-- AVAILABLE DATA follows --

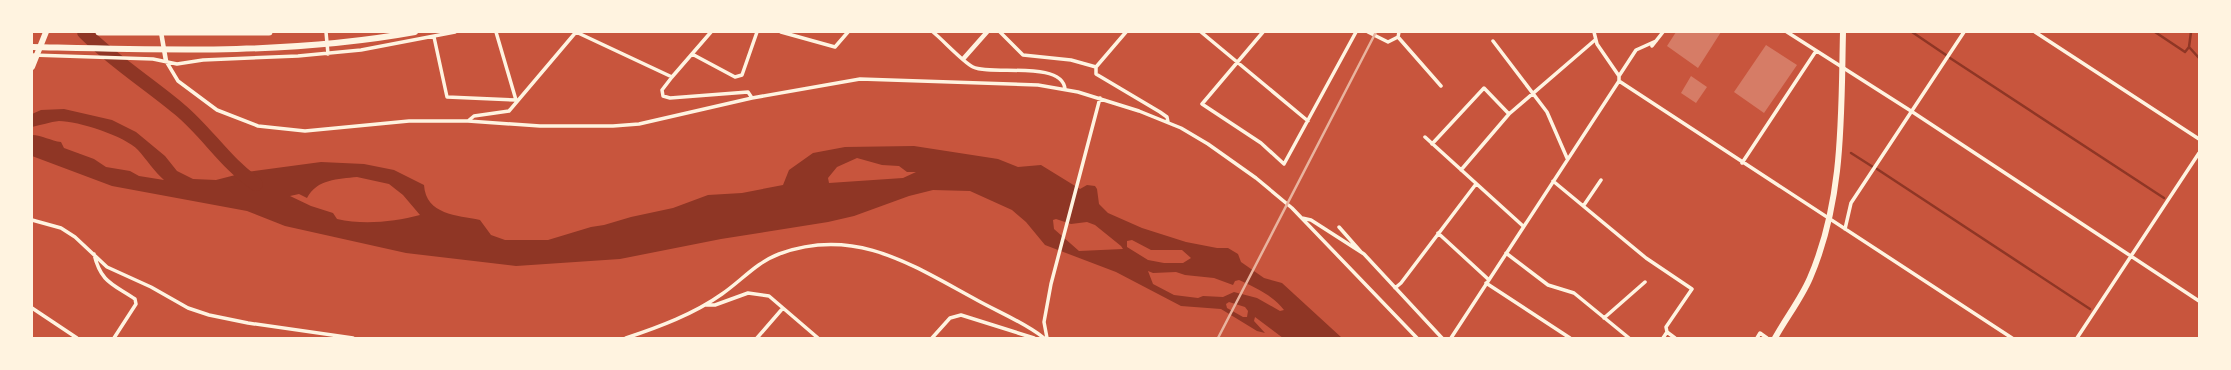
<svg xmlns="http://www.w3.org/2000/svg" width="2231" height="370" font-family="Karla,sans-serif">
	<rect width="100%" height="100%" fill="#c8553d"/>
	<path fill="#8f3625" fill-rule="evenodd" d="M64 109 112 120 136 132 165 156 177 171 193 179 216 180 247 172 321 162 364 164 394 170 424 185C426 215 457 215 480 220L491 235 505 240H548L591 227 604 225 631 217 673 208 708 195 742 193 783 185 789 170 813 153 845 147 914 146 998 159 1018 167 1041 165 1080 189 1087 185 1095 186 1097 189 1099 204 1108 213 1142 228 1186 242 1217 248H1228L1238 254 1241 262 1264 278 1282 283 1342 338H1283L1255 317 1254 321 1265 333 1257 331 1221 309 1181 306 1116 272 1045 245 1026 222 1012 210 970 191 933 190 909 196 854 216 828 222 721 239 620 259 516 266 406 253 285 226 247 211 112 186 32 156V135C42 135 51 141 61 142L64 148 94 159 106 167 130 171 139 176 164 180C154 171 147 160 138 150 125 136 78 121 59 121 50 122 41 125 32 127V114L41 110ZM857 158 882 165 899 166 907 172H916L903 178 829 183 828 178 837 167ZM357 177 389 184 403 195 420 215C394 222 363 225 337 219L333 213 311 206 290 196 299 194 307 198C317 179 338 179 357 177ZM1056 219 1071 224 1087 222 1095 225 1121 246 1123 249 1079 251 1054 229 1053 220ZM1132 240 1151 250H1182L1191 258 1183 263H1164L1148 260 1127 247V241ZM1148 271 1153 273 1176 272 1185 275 1214 278 1233 285 1235 281 1239 280C1254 287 1274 296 1284 310L1280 311 1257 298 1234 292 1223 297 1203 296 1198 298 1174 295 1153 284ZM1229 302 1245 307 1248 311 1247 317H1243L1227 308 1226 304Z"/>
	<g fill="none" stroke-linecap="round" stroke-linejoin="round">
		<path stroke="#8f3625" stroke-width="2.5" d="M1912 32 1946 55
			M2155 32 2185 52 2189 47
			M2191 32 2189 47 2199 58
			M1950 58 2164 198
			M1851 153 1873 167
			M1877 169 2090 309"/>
		<path stroke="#8f3625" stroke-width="14" d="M84 32C113 61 148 83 179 109 207 132 226 164 256 184"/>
	</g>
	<path fill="#d67c66" d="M1676 32H1721L1698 68 1667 46Z
		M1766 45 1797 65 1764 113 1734 92Z
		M1691 76 1707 87 1696 103 1681 93Z"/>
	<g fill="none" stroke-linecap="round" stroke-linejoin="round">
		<path stroke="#fff3e0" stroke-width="3.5" d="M326 32 328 54
			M496 32 516 100
			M576 32 672 77 711 32
			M781 32 835 47 848 32
			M933 32C943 40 963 62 973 67 991 76 1062 60 1065 89
			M1000 32 1023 55 1071 60 1096 67
			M1126 32 1096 67V74L1160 112 1167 117 1168 122
			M1201 32 1308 121
			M1263 32 1202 104 1261 143 1284 164 1356 32
			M1368 32 1388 42 1398 37
			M1399 32 1398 37 1441 86
			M1787 32 1911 111 2199 301
			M2035 32 2199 139
			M434 37 447 97 516 100
			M1493 41 1547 112 1567 158
			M1652 46 1663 32
			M692 54 735 77 742 75 757 32
			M32 55 153 59 177 64 203 60 298 56 361 50 455 32
			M166 61 178 81 217 110 258 126 305 131 409 121H468L540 126H613L639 124 752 98 860 79 1038 85 1078 92 1139 111 1181 128 1208 144 1256 178 1292 208 1417 338
			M1619 76 1636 50 1656 41
			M672 77 662 90 663 96 670 98 748 92 752 98
			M1619 81 2012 338
			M468 121 474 116 509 111 576 32
			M1425 137 1523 226
			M1432 144 1484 88 1509 114
			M1742 163 1816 51
			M1461 170 1509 114 1595 40
			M1553 181 1646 258 1692 289 1666 327 1667 332 1663 338
			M1584 205 1601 180
			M1302 218 1311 220 1364 254 1442 338
			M32 220 61 228 75 237 107 267 151 287 188 308 209 315 248 323 353 338
			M1339 227 1361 252
			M1845 229 1851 203 1964 32
			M1438 233 1488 279
			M1506 253 1548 285 1574 293 1629 338
			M94 254C101 283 113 284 135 299L136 304 114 338
			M1486 283 1570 338
			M1395 288 1401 283 1476 184
			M706 305H715L748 293 769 296 818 338
			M32 308 77 338
			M1604 318 1645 282
			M1667 332 1675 338
			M626 338C659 327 694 314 722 294 741 281 757 262 779 254 855 226 912 265 975 299 998 312 1024 322 1044 338
			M757 338 783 308
			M932 338 950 318 961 315 1034 338
			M1047 338 1044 322 1051 284 1100 98
			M1451 338 1619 81V76L1597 44 1594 32
			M1757 338 1760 333 1767 338
			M2077 338 2199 153"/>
		<path stroke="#fff3e0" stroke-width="4.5" d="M161 32 166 61
			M964 58 987 32"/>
		<path stroke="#fff3e0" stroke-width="6" d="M32 67 46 32"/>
		<path stroke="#fff3e0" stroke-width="6" d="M32 47C160 50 288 55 415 32
			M1775 338C1786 318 1801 299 1810 278 1844 199 1841 115 1843 32"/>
		<path stroke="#fff3e0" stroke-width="7" d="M99 32H269"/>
		<path stroke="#e9b49f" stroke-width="2.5" d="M1218 338 1376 32"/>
	</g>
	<rect width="2231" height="370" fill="none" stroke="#fff3e0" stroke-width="66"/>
</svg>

-- AVAILABLE DATA concluded --

> WORK INSTRUCTIONS: Give back exactly the lines above starting at the line where "M1851 153 1873 167" appears and ending at the line where "M1201 32 1308 121" appears, both included, with no other lines.

> COMPLETED TASK:
			M1851 153 1873 167
			M1877 169 2090 309"/>
		<path stroke="#8f3625" stroke-width="14" d="M84 32C113 61 148 83 179 109 207 132 226 164 256 184"/>
	</g>
	<path fill="#d67c66" d="M1676 32H1721L1698 68 1667 46Z
		M1766 45 1797 65 1764 113 1734 92Z
		M1691 76 1707 87 1696 103 1681 93Z"/>
	<g fill="none" stroke-linecap="round" stroke-linejoin="round">
		<path stroke="#fff3e0" stroke-width="3.5" d="M326 32 328 54
			M496 32 516 100
			M576 32 672 77 711 32
			M781 32 835 47 848 32
			M933 32C943 40 963 62 973 67 991 76 1062 60 1065 89
			M1000 32 1023 55 1071 60 1096 67
			M1126 32 1096 67V74L1160 112 1167 117 1168 122
			M1201 32 1308 121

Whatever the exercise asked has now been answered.